Automation Suitability Classifier

Overview

Classify workflow steps into automation categories while preventing enthusiasm from overriding prudence. The question isn't "can we automate this?" but "what happens when the automation is wrong?"

Core principle: High volume amplifies errors, not just efficiency.

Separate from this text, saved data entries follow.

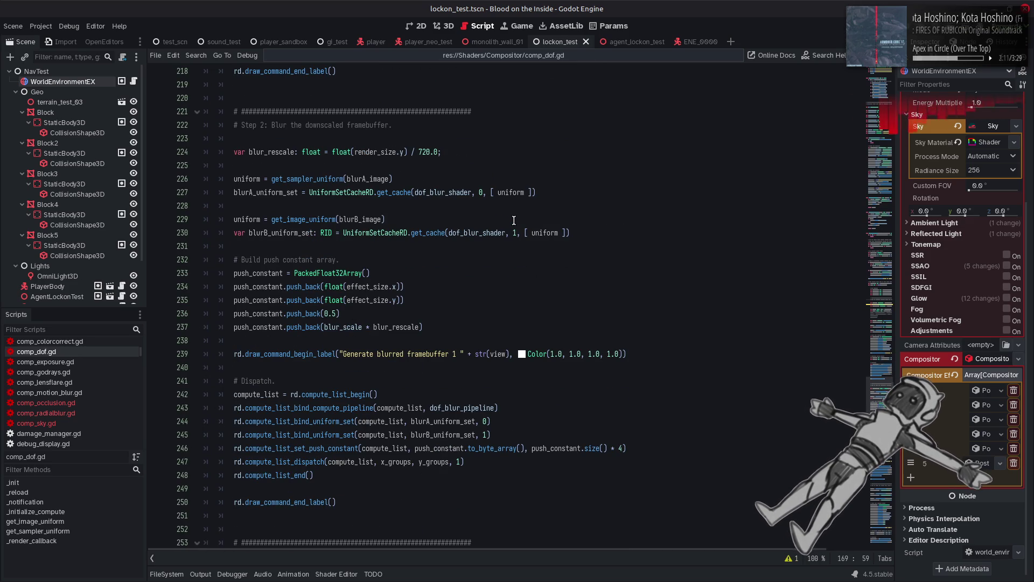
scroll(101, 390, "up", 2)
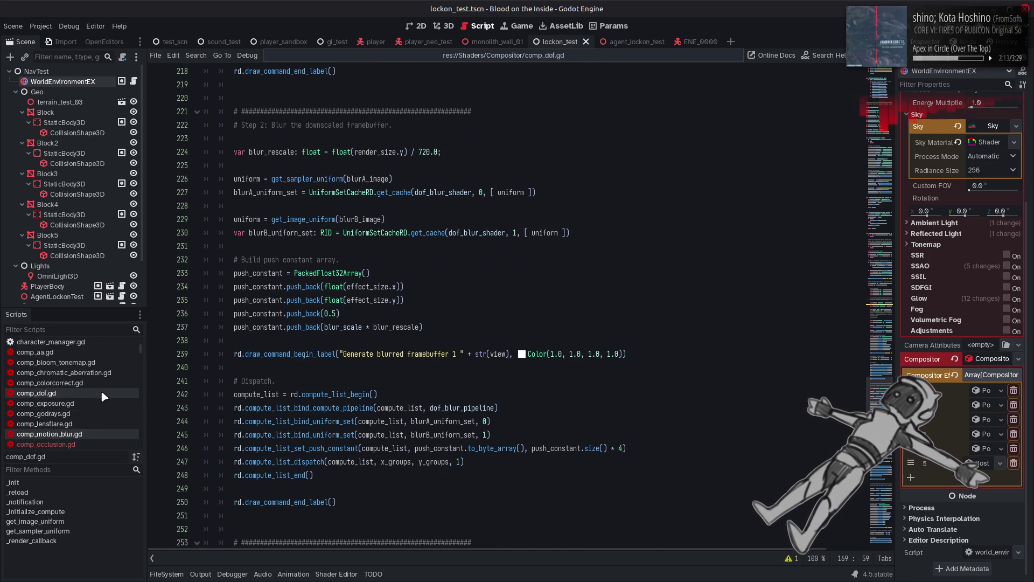
scroll(101, 392, "down", 4)
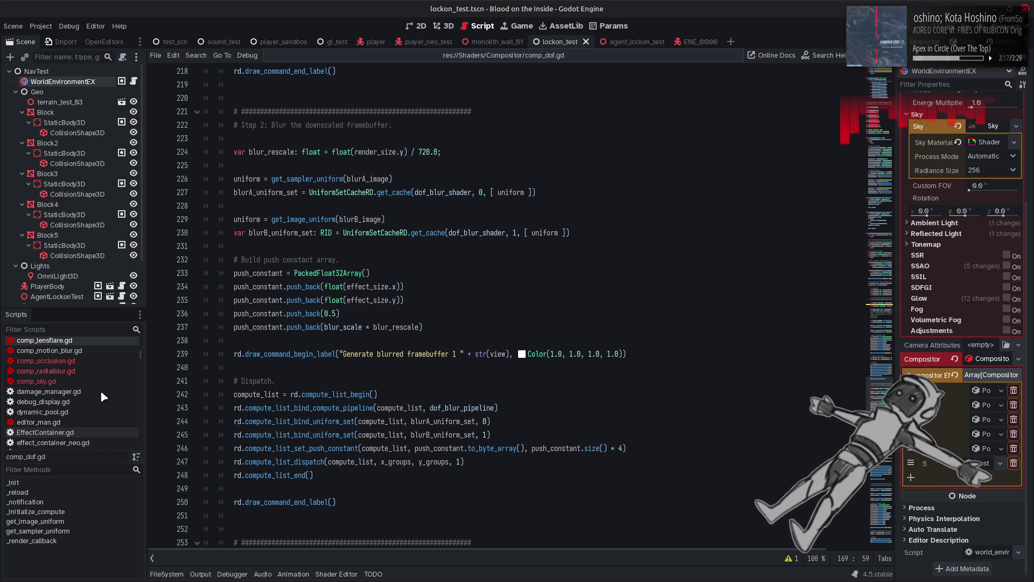
scroll(101, 392, "up", 2)
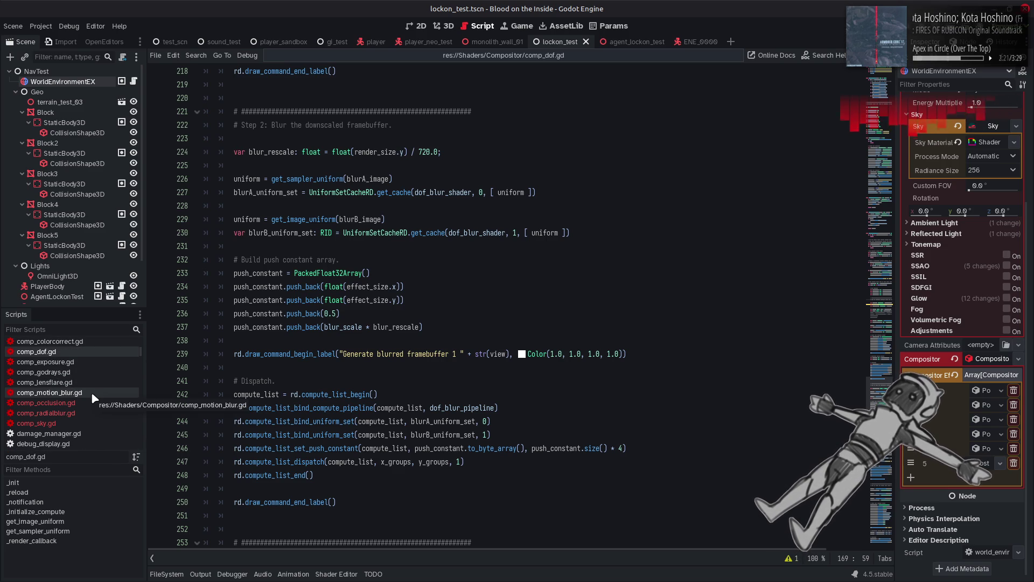
left_click(91, 392)
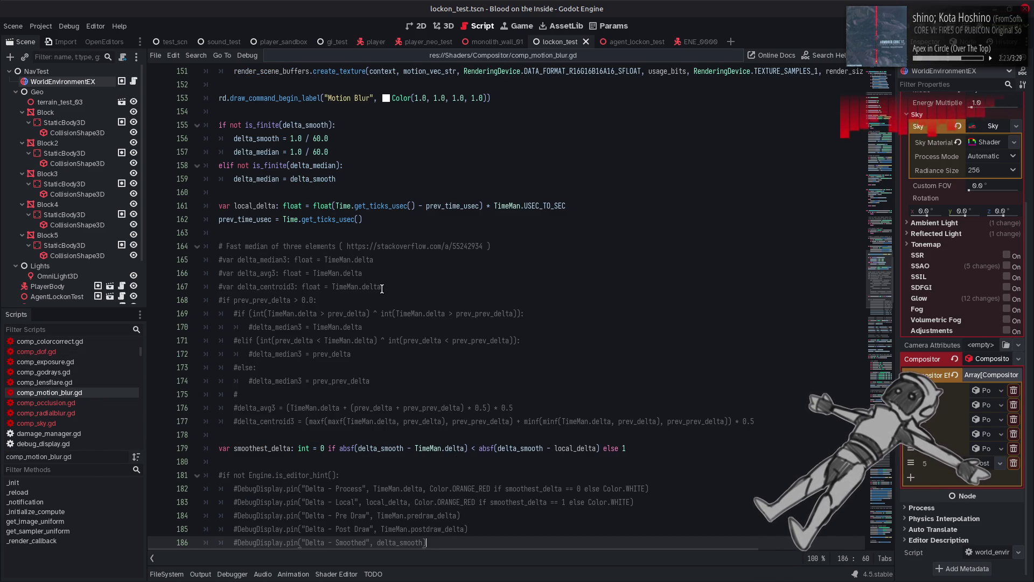
Scroll through comp_motion_blur.gd, highlighting every push_constant use.
scroll(382, 290, "down", 20)
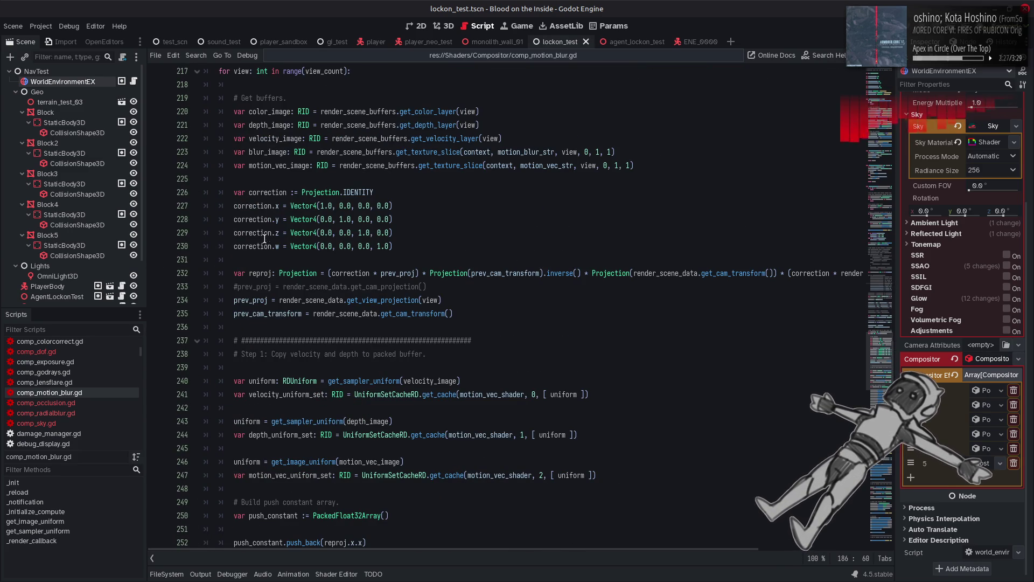
scroll(269, 286, "down", 12)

A 1% error rate on 1,000 items/day is 10 problems daily.

Classification Levels

Level	Definition	When to Use
Fully Automatable	No human in loop	ALL four criteria score LOW
AI-Assisted	Human reviews/approves	ANY criterion scores MEDIUM
Human-Only	AI may inform, human decides	ANY criterion scores HIGH
Not Worth Touching	Leave as-is	Automation risk > current risk

The Four Criteria

Score each criterion as LOW / MEDIUM / HIGH:

1. Error Tolerance

What happens when the automation makes a mistake?

Score	Impact	Examples
LOW	Easily corrected, no lasting harm	Wrong email subject, minor data typo
MEDIUM	Requires effort to fix, some harm	Incorrect routing, delayed processing
HIGH	Difficult/impossible to reverse, significant harm	Regulatory filing error, wrong payment, legal exposure

2. Regulatory Sensitivity

Does this touch regulated data or processes?

Score	Triggers	Examples
LOW	No regulatory nexus	Internal scheduling, non-financial data
MEDIUM	Regulatory reporting affected downstream	Data feeding into compliance reports
HIGH	Direct regulatory touchpoint	AML thresholds, tax IDs, SAR triggers, KYC data, audit trails

Red flags: Tax ID, SSN, $10K+ amounts, "compliance", "regulatory filing", account type classification

3. Explainability Requirement

Must we explain WHY this decision was made?

Score	Context	Examples
LOW	No one asks why	Internal workflow routing
MEDIUM	May need to justify to stakeholders	Customer service decisions
HIGH	Regulators, auditors, or courts may require explanation	Fraud classification, credit decisions, complaint handling

4. Downstream Blast Radius

How far do errors propagate?

Score	Scope	Examples
LOW	Contained to this step	Isolated data entry
MEDIUM	Affects related processes	Incorrect categorization affecting routing
HIGH	Triggers external actions or irreversible outcomes	Regulatory filings, payments, legal responses, customer communications

Classification Flowchart

digraph classify {
    rankdir=TB;
    node [shape=box];

    score [label="Score all 4 criteria"];
    any_high [label="Any HIGH?" shape=diamond];
    any_medium [label="Any MEDIUM?" shape=diamond];
    risk_check [label="Automation risk >\ncurrent risk?" shape=diamond];

    full [label="FULLY\nAUTOMATABLE" style=filled fillcolor=lightgreen];
    assisted [label="AI-ASSISTED\nONLY" style=filled fillcolor=lightyellow];
    human [label="HUMAN-ONLY" style=filled fillcolor=orange];
    notworth [label="NOT WORTH\nTOUCHING" style=filled fillcolor=lightgray];

    score -> any_high;
    any_high -> risk_check [label="yes"];
    any_high -> any_medium [label="no"];
    any_medium -> assisted [label="yes"];
    any_medium -> full [label="no"];
    risk_check -> notworth [label="yes"];
    risk_check -> human [label="no"];
}

Output Format

step: [Step Name]
classification: [FULLY_AUTOMATABLE | AI_ASSISTED | HUMAN_ONLY | NOT_WORTH_TOUCHING]

criteria_scores:
  error_tolerance: [LOW|MEDIUM|HIGH]
  error_tolerance_rationale: "[What happens when wrong]"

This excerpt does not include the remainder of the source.